Till March 31st, 2021, the coronavirus disease 2019 (COVID-19) had reportedly infected more than 127 million people and caused over 2.5 million deaths worldwide. Timely diagnosis of COVID-19 is crucial for management of individual patients as well as containment of the highly contagious disease. Having realized the clinical value of non-contrast chest computed tomography (CT) for diagnosis of COVID-19, deep learning (DL) based automated methods have been proposed to aid the radiologists in reading the huge quantities of CT exams as a result of the pandemic. In this work, we address an overlooked problem for training deep convolutional neural networks for COVID-19 classification using real-world multi-source data, namely, the data source bias problem. The data source bias problem refers to the situation in which certain sources of data comprise only a single class of data, and training with such source-biased data may make the DL models learn to distinguish data sources instead of COVID-19. To overcome this problem, we propose MIx-aNd-Interpolate (MINI), a conceptually simple, easy-to-implement, efficient yet effective training strategy. The proposed MINI approach generates volumes of the absent class by combining the samples collected from different hospitals, which enlarges the sample space of the original source-biased dataset. Experimental results on a large collection of real patient data (1,221 COVID-19 and 1,520 negative CT images, and the latter consisting of 786 community acquired pneumonia and 734 non-pneumonia) from eight hospitals and health institutions show that: 1) MINI can improve COVID-19 classification performance upon the baseline (which does not deal with the source bias), and 2) MINI is superior to competing methods in terms of the extent of improvement.

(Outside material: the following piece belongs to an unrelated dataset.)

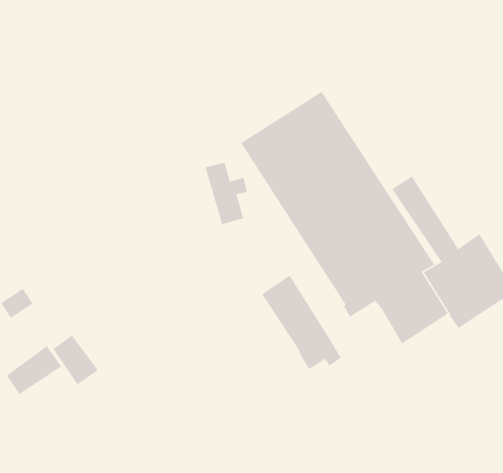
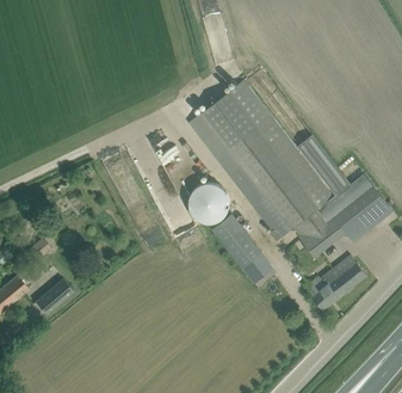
building: none -> [187,178,231,225]
building: [52,335,99,386] -> none
building: none -> [311,253,366,309]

截至 2021 年 3 月 31 日,据报道,2019 年冠状病毒病(COVID-19)已感染超过 1.27 亿人,并在全球范围内导致超过 250 万人死亡。COVID-19 的及时诊断对于个体患者的管理以及控制这种高度传染性疾病至关重要。鉴于非对比胸部计算机断层扫描(CT)在 COVID-19 诊断中的临床价值,深度学习(DL)基于自动化方法已被提出,以帮助放射科医生阅读由于大流行而导致的大量 CT 检查。在这项工作中,我们解决了使用真实世界多源数据训练用于 COVID-19 分类的深度卷积神经网络的一个被忽视的问题,即数据源偏差问题。数据源偏差问题是指某些数据源仅包含单一类别的数据的情况,并且使用此类源偏差数据进行训练可能会使 DL 模型学会区分数据源而不是 COVID-19。为了克服这个问题,我们提出了 MIx-aNd-Interpolate(MINI),这是一种概念简单、易于实现、高效且有效的训练策略。所提出的 MINI 方法通过组合来自不同医院的样本生成缺少类别的体积,从而扩大了原始源偏差数据集的样本空间。来自八个医院和医疗机构的大量真实患者数据(1221 例 COVID-19 和 1520 例阴性 CT 图像,后者由 786 例社区获得性肺炎和 734 例非肺炎组成)的实验结果表明:1)MINI 可以提高基础水平的 COVID-19 分类性能(不处理源偏差),2)MINI 在改进程度方面优于竞争方法。